**Supplied records**
=== Section Start ===

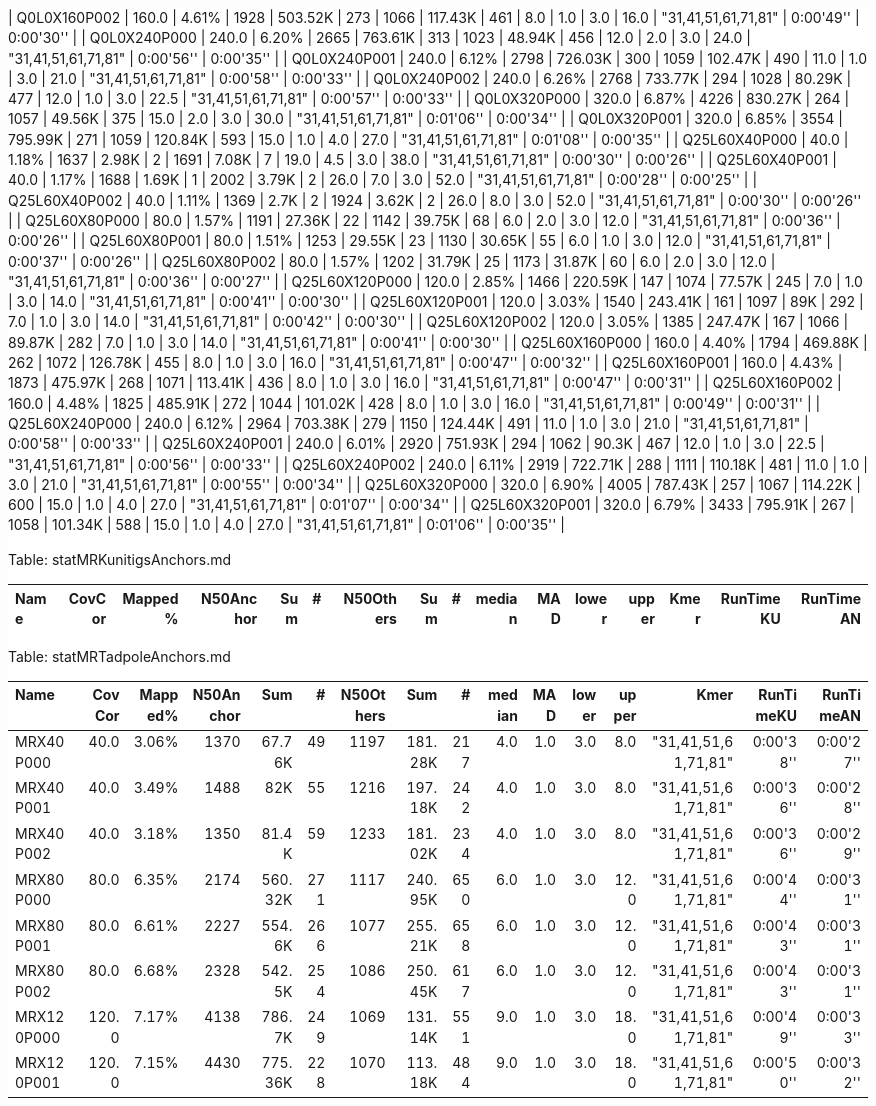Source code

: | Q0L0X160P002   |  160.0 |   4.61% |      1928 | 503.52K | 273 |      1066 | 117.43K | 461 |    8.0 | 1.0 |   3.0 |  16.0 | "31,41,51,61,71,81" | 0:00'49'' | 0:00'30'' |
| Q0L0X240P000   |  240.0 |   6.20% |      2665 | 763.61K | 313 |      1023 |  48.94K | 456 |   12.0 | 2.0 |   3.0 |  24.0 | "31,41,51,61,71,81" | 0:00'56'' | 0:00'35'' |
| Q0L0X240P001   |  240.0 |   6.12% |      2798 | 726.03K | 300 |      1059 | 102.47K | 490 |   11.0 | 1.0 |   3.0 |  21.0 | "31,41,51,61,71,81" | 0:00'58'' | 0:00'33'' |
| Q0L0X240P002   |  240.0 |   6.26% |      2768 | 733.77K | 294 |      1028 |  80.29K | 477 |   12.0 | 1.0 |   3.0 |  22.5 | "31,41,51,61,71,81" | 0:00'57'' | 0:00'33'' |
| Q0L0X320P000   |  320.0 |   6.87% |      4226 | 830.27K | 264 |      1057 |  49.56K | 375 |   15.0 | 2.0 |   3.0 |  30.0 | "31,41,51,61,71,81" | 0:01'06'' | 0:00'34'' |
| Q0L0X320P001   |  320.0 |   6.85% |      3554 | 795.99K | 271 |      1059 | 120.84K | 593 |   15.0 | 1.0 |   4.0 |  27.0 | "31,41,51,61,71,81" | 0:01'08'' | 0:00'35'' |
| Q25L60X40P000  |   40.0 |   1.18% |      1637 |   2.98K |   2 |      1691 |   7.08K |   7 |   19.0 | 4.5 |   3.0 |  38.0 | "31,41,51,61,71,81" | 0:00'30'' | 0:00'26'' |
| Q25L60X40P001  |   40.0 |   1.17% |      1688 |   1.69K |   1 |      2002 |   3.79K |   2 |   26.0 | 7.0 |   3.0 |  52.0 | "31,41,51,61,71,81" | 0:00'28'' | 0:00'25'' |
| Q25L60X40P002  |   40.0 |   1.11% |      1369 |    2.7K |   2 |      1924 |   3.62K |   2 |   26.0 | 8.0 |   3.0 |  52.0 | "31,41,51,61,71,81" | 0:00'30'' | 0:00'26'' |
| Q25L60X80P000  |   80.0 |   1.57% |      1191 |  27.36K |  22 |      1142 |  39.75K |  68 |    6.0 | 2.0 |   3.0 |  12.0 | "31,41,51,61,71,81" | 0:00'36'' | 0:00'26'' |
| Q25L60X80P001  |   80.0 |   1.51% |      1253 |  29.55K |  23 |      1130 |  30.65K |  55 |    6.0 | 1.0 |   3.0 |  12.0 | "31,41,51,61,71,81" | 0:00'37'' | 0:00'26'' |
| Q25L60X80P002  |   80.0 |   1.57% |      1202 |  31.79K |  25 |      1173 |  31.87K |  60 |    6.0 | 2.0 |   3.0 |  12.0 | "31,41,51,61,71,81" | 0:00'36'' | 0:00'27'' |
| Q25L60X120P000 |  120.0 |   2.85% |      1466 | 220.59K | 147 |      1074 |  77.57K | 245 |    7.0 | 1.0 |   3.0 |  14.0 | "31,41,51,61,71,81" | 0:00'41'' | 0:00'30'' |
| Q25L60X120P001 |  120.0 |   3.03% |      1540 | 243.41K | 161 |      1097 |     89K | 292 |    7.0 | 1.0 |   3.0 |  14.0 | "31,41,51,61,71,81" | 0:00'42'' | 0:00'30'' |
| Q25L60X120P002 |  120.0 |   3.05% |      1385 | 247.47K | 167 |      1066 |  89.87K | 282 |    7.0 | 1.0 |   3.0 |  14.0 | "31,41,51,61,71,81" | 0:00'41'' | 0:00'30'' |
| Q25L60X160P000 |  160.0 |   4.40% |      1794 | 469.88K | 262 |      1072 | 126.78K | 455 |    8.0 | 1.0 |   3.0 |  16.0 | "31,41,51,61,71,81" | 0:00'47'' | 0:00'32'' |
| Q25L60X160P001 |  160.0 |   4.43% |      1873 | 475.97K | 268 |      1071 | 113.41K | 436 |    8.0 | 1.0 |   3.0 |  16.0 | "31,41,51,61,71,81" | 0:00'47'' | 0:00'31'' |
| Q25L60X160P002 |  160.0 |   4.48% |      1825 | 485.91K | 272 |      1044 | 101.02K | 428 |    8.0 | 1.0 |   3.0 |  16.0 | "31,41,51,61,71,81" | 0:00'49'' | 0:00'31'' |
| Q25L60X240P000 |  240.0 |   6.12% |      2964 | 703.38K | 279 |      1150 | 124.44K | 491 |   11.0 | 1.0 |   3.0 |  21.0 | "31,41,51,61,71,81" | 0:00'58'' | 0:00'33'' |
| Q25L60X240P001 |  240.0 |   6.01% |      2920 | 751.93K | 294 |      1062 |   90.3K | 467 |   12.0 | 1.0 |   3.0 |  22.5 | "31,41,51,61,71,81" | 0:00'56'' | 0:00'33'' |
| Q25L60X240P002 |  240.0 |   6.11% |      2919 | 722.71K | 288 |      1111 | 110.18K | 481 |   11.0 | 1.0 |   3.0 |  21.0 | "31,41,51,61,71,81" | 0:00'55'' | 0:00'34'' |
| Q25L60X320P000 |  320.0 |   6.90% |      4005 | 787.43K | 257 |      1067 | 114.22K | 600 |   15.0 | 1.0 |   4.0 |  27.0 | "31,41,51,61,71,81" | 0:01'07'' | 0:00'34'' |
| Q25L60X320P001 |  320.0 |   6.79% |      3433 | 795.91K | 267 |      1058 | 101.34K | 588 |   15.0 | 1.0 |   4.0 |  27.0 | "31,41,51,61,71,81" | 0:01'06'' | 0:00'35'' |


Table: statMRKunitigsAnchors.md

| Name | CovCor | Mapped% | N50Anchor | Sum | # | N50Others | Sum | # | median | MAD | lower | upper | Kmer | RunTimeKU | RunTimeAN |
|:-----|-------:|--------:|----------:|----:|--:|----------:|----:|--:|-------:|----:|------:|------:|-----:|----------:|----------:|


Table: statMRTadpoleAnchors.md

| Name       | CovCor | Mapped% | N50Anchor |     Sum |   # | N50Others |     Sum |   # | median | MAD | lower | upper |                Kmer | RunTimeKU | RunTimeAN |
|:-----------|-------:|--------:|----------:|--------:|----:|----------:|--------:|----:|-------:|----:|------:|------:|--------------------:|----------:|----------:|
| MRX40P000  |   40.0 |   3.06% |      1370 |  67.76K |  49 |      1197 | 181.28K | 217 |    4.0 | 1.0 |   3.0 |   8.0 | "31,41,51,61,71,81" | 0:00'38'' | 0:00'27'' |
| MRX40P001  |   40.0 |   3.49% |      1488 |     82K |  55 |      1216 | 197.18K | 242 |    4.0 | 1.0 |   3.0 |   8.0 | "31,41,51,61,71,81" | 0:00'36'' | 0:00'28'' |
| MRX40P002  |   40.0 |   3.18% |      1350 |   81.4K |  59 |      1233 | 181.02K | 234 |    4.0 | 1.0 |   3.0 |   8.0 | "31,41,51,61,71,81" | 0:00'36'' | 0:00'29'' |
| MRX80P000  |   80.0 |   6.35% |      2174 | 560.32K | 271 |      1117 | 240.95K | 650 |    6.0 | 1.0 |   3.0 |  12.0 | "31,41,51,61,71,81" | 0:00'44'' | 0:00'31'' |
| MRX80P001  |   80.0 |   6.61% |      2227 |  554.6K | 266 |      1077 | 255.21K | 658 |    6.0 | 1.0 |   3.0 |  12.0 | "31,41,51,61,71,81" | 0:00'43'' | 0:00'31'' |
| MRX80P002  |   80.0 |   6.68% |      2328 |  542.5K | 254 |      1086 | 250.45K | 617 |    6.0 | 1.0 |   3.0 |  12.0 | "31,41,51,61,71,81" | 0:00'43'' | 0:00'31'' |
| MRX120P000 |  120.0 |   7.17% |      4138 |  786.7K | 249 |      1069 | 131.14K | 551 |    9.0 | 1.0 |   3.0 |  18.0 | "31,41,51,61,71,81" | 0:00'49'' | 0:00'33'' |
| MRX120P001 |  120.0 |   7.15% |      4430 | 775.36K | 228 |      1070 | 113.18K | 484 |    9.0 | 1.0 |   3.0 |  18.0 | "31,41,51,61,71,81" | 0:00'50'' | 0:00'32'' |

=== Section End ===

**Action item**
Quote the listing above, but only from the line that shows "0:00'36'' | 0:00'27'' |" through the line that shows "1385 | 247.47K".

**Exercise output**
| Q25L60X80P002  |   80.0 |   1.57% |      1202 |  31.79K |  25 |      1173 |  31.87K |  60 |    6.0 | 2.0 |   3.0 |  12.0 | "31,41,51,61,71,81" | 0:00'36'' | 0:00'27'' |
| Q25L60X120P000 |  120.0 |   2.85% |      1466 | 220.59K | 147 |      1074 |  77.57K | 245 |    7.0 | 1.0 |   3.0 |  14.0 | "31,41,51,61,71,81" | 0:00'41'' | 0:00'30'' |
| Q25L60X120P001 |  120.0 |   3.03% |      1540 | 243.41K | 161 |      1097 |     89K | 292 |    7.0 | 1.0 |   3.0 |  14.0 | "31,41,51,61,71,81" | 0:00'42'' | 0:00'30'' |
| Q25L60X120P002 |  120.0 |   3.05% |      1385 | 247.47K | 167 |      1066 |  89.87K | 282 |    7.0 | 1.0 |   3.0 |  14.0 | "31,41,51,61,71,81" | 0:00'41'' | 0:00'30'' |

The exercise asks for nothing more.